Risks and mitigations
| Risk | Mitigation in this design |
|---|---|
| LLM tests hallucinate imports / methods (~39% of failures) | Pre-flight static check in Gen-Functional: every import and every method call resolves against the project’s actual symbols before commit. Reject + replan if not. |
| LLM tests are trivial (assert True, no mutation kills) | Mutation lane in Phase 2 is the gate. MVP explicitly notes this gap; evaluator can run a sanity-check “would these tests fail if I delete a random line of the feature code” as a cheap proxy. |
| LLM tests are flaky | Evaluator runs each new test 3x in MVP; static lint for unordered-collection + timing patterns. |
| Generated test code does something nasty (deletes files, exfiltrates) | Docker runner, network off by default, repo bind-mounted read-only at the runner. |
| AIFactory spec schema changes break TFactory | TFactory snapshots AIFactory’s spec into its own context/ at handover time — TFactory operates on the snapshot, not a live reference. Schema check at the read boundary. |
| Cost runaway on long specs | Per-task token budget cap enforced at Executor layer; planner instructed to scope to diff lines only. |
| AIFactory and TFactory infra modules drift | Acknowledged trade-off of hard fork. Mitigation deferred — could later extract a factory-core package once divergence is painful. |
| Portal becomes confusing with empty lane tabs at MVP | At MVP, hide lane tabs whose generator is not yet implemented; show them as “coming in Phase N” placeholders. |
Recommended next step
With this design locked, the natural next move is to break it into an implementation backlog. Three options:
- A)
/superhuman— let the AI-native SDLC skill decompose the MVP scope into dependency-graphed sub-tasks and execute them in parallel waves. Best fit given the user already runs AIFactory; this is the AIFactory analog inside Claude Code. - B)
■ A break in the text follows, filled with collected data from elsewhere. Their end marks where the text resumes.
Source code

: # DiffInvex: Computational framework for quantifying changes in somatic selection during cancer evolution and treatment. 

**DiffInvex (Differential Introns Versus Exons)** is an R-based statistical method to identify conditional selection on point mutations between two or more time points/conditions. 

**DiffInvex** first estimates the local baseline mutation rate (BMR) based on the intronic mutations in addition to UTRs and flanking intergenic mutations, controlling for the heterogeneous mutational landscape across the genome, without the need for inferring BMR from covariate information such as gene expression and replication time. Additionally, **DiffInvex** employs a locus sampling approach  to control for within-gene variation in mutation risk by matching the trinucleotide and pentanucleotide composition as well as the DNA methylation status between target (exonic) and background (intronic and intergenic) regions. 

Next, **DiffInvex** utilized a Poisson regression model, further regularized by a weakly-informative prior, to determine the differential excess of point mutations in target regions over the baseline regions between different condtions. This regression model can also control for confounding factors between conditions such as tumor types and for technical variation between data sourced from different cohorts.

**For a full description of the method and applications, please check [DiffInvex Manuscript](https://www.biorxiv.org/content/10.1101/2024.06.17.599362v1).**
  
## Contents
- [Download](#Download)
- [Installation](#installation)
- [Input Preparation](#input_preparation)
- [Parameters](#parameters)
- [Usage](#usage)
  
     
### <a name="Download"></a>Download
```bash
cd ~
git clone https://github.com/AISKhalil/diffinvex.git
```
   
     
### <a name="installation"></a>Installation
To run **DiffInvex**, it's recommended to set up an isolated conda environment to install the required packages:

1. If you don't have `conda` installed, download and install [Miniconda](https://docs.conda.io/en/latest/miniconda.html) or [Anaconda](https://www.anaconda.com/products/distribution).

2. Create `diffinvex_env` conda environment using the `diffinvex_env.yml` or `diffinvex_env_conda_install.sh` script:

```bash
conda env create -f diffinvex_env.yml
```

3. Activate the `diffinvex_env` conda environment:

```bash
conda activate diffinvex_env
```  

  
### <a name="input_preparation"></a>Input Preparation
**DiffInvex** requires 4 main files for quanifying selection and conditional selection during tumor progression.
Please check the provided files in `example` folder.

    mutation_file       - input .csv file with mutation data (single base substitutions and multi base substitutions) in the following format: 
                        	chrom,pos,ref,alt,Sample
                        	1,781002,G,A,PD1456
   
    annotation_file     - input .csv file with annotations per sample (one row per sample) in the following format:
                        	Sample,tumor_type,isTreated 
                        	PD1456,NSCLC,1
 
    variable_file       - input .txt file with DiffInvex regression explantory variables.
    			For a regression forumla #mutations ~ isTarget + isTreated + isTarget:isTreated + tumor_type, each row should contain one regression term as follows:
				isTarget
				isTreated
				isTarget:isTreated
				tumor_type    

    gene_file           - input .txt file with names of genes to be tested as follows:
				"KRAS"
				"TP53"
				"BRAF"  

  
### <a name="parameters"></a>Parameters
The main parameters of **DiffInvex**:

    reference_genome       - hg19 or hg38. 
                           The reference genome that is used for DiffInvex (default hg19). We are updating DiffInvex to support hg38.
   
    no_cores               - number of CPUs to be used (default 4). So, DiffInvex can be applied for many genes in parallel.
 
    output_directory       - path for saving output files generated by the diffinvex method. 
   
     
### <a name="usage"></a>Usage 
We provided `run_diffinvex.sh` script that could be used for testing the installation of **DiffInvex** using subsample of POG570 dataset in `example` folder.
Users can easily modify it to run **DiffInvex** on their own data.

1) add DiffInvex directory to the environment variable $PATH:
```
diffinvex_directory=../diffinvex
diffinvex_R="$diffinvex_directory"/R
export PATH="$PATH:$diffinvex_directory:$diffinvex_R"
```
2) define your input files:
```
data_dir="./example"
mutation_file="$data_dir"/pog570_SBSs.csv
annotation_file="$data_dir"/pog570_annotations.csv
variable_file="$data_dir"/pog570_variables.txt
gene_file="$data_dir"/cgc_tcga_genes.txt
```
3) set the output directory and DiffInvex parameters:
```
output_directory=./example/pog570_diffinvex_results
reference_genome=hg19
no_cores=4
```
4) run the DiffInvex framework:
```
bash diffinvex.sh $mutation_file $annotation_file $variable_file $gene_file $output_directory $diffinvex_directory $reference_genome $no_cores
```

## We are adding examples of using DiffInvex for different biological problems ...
/create-spec— use the user’s own Agent OS workflow to turn this plan into a structured.agent-os/specs/2026-05-28-tfactory-mvp/spec with tasks.md, then/execute-tasks. Most aligned with the user’s stated preferences in~/.agent-os/. - C) Hand this plan to AIFactory itself. Drop this plan into AIFactory
via its own
/handover, let it bootstrap TFactory by forking + gutting + scaffolding the new files. Most poetic; also stress-tests AIFactory on a non-trivial spec.
My recommendation: B — /create-spec produces a checkable task list that
fits the user’s Agent OS conventions. C is more fun and is a credible
victory lap once the MVP shape is real.